株式会社ジャコス目に見えないコストだからこそ徹底追求し消費者に還元。流通VANへのサーバー導入 掲載日 2006年7月31日
ライフラインに準じる重要インフラ。機種選定の決め手はパイロットテスト ピーク時には200近い回線がフル接続され、ACUCOBOLやC/C++による各種プログラム、データベースなど約1万5000本の処理が24時間365日稼働しているジャコスのVANは、電気・水道・ガス・電話といったライフラインに準じる、シビアで過酷な環境です。当然、サーバーの導入や移行のためにVANを止めることはできません。ジャコスはこのプロジェクトを完遂させるためのパートナーに、日本オフィス・システム株式会社(以下、NOS)を選びました。パートナーといっても、「実際にはすべて仕切ってもらい、我々の負荷は本当に少なかった」と井上氏は言います。過去の移行はサーバーメーカーとジャコスによる共同プロジェクトでしたが、初めて、システム構築のプロに任せたわけです。佐竹氏は「他社にすべて任せるのは初の試みだったので、リスクは感じました。しかしNOSさんから提案されたパイロットテストのおかげで、我々の目的に合うシステムを迷わず決定できました。しかもそのテストは、今回導入したマシンの縮小版としてNOSさんの開発マシンを提供してもらい、我々が使っているソフトウェアを丸ごと試したもので、2週間程度で整合性などの結果報告を受け取れました。これには安心できましたし、心が大きく動きました」と、IBMマシンに決定した経緯を語ってくれました。こうしてジャコスは、本社に流通VANの本番機・待機機としてp5 520 2台でクラスタリング・ソフトウェアHACMPによるクラスタリングを構成、開発用にもう1台の計3台とIBM TotalStorage® DS4300を導入し、茨城県のリモート・サイトにp5 520を2台導入しました。

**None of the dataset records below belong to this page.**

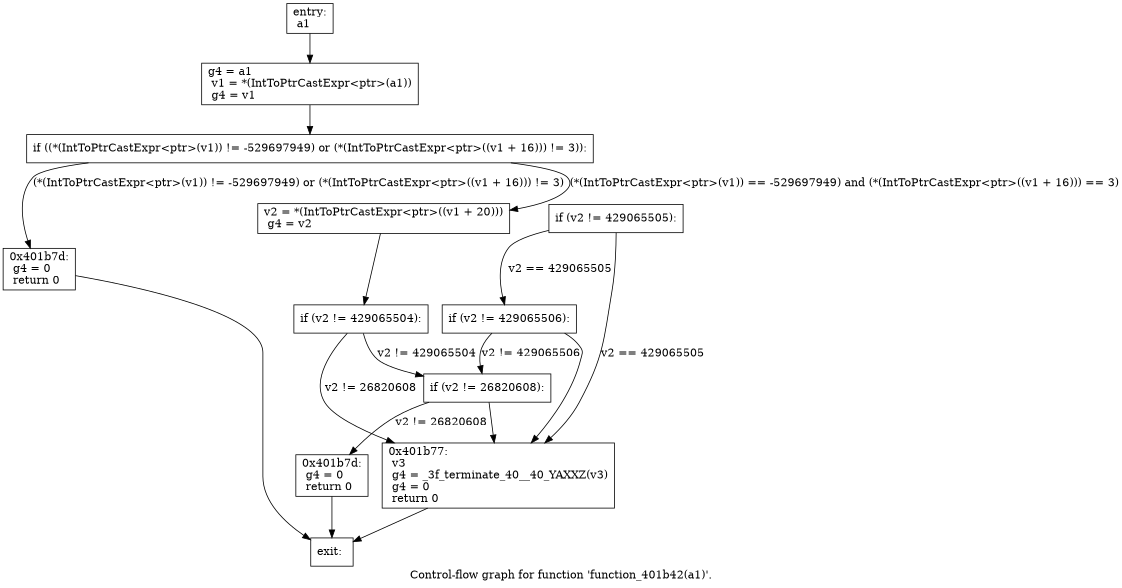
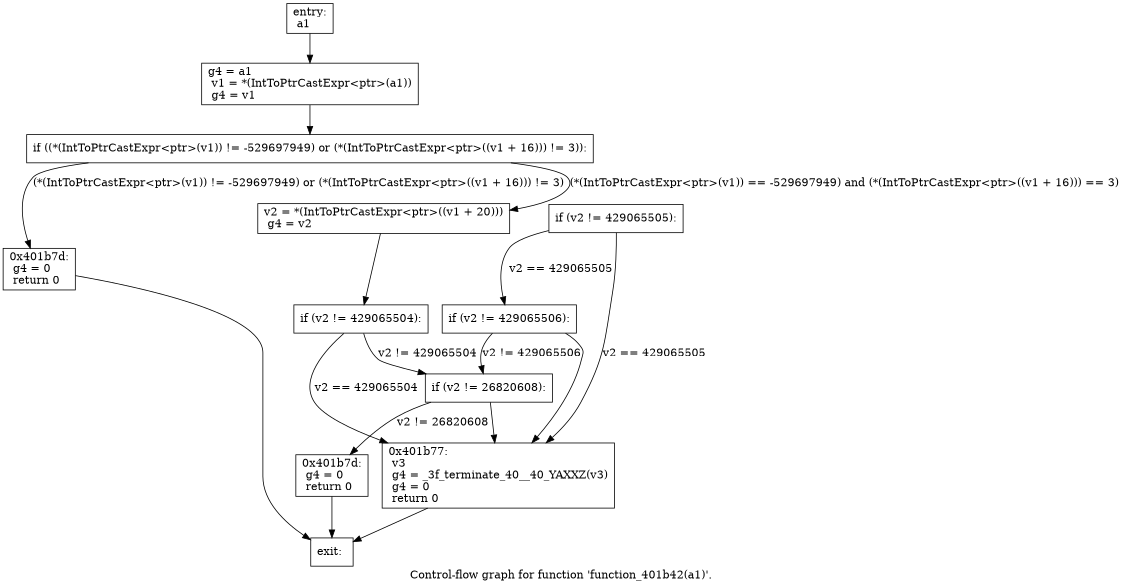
  digraph {
    label="Control-flow graph for function 'function_401b42(a1)'."
    node [shape=record]
    n1 [label="{entry:\l  a1\l}"]
    n2 [label="{  g4 = a1\l  v1 = *(IntToPtrCastExpr\<ptr\>(a1))\l  g4 = v1\l}"]
    n3 [label="{  if ((*(IntToPtrCastExpr\<ptr\>(v1)) != -529697949) or (*(IntToPtrCastExpr\<ptr\>((v1 + 16))) != 3)):\l}"]
    n4 [label="{0x401b7d:\l  g4 = 0\l  return 0\l}"]
    n5 [label="{  v2 = *(IntToPtrCastExpr\<ptr\>((v1 + 20)))\l  g4 = v2\l}"]
    n6 [label="{exit:\l}"]
    n7 [label="{  if (v2 != 429065504):\l}"]
    n8 [label="{0x401b77:\l  v3\l  g4 = _3f_terminate_40__40_YAXXZ(v3)\l  g4 = 0\l  return 0\l}"]
    n9 [label="{  if (v2 != 26820608):\l}"]
    n10 [label="{  if (v2 != 429065505):\l}"]
    n11 [label="{  if (v2 != 429065506):\l}"]
    n12 [label="{0x401b7d:\l  g4 = 0\l  return 0\l}"]
    n1 -> n2
    n2 -> n3
    n3 -> n4 [label="(*(IntToPtrCastExpr\<ptr\>(v1)) != -529697949) or (*(IntToPtrCastExpr\<ptr\>((v1 + 16))) != 3)"]
    n3 -> n5 [label="(*(IntToPtrCastExpr\<ptr\>(v1)) == -529697949) and (*(IntToPtrCastExpr\<ptr\>((v1 + 16))) == 3)"]
    n4 -> n6
    n5 -> n7
-   n7 -> n8 [label="v2 != 26820608"]
+   n7 -> n8 [label="v2 == 429065504"]
    n7 -> n9 [label="v2 != 429065504"]
    n8 -> n6
    n9 -> n8
    n9 -> n12 [label="v2 != 26820608"]
    n10 -> n8 [label="v2 == 429065505"]
    n10 -> n11 [label="v2 == 429065505"]
    n11 -> n8
    n11 -> n9 [label="v2 != 429065506"]
    n12 -> n6
  }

短期導入で発注ピーク時の待ち解消。パフォーマンス5倍は嬉しい誤算 パイロットテストが功を奏し、導入前後にするべきことが明確な状態でのサーバー移行は、大変スムーズでした。NOSがジャコスのシステム調査・分析を始めたのが2005年6月、約7カ月後の2006年2月には、早くも本番稼働が実現しています。過去の移行で期間延長の苦い経験を持つジャコスにとって、早期稼働は歓迎できるメリットでした。 最重要課題であるコストパフォーマンスの向上にも、目を見張る成果がありました。「小売店の発注ピークは、消費者が週末に買い物して品薄になる月曜日の朝8時から13時、14時くらいまでです。移行前は10時から13時にかけてホストが悲鳴を上げていました。回線は空いているが、ビジーになりお客様のクレーム対応も大変でした。しかし今回のサーバー導入後はクレームが皆無。これには驚きました。クレーム処理から解放され、社員の作業も変わりました。発注処理がお客様の望むタイミングでできるのは、日本の物流全体から見ても大きな効率アップですし、目に見えないコストが下がり、消費者の皆さんにも還元できているはずです」と井上氏はにこやかに語ります。「移行前後の回線本数は同じなので、明らかにサーバー導入の効果です。日々のバックアップにしても、移行前は約60分かかっていたのが、移行後は12、3分になりました。2倍程度のパフォーマンス向上は予想しましたが、まさか5倍とは」と佐竹氏も満足気です。 マシンルームもスッキリしました。p5 520への移行前は、収納に3ラック必要だった機器類が1ラックに収まったことで、排出される熱量が下がり、空調への負荷も軽減できました。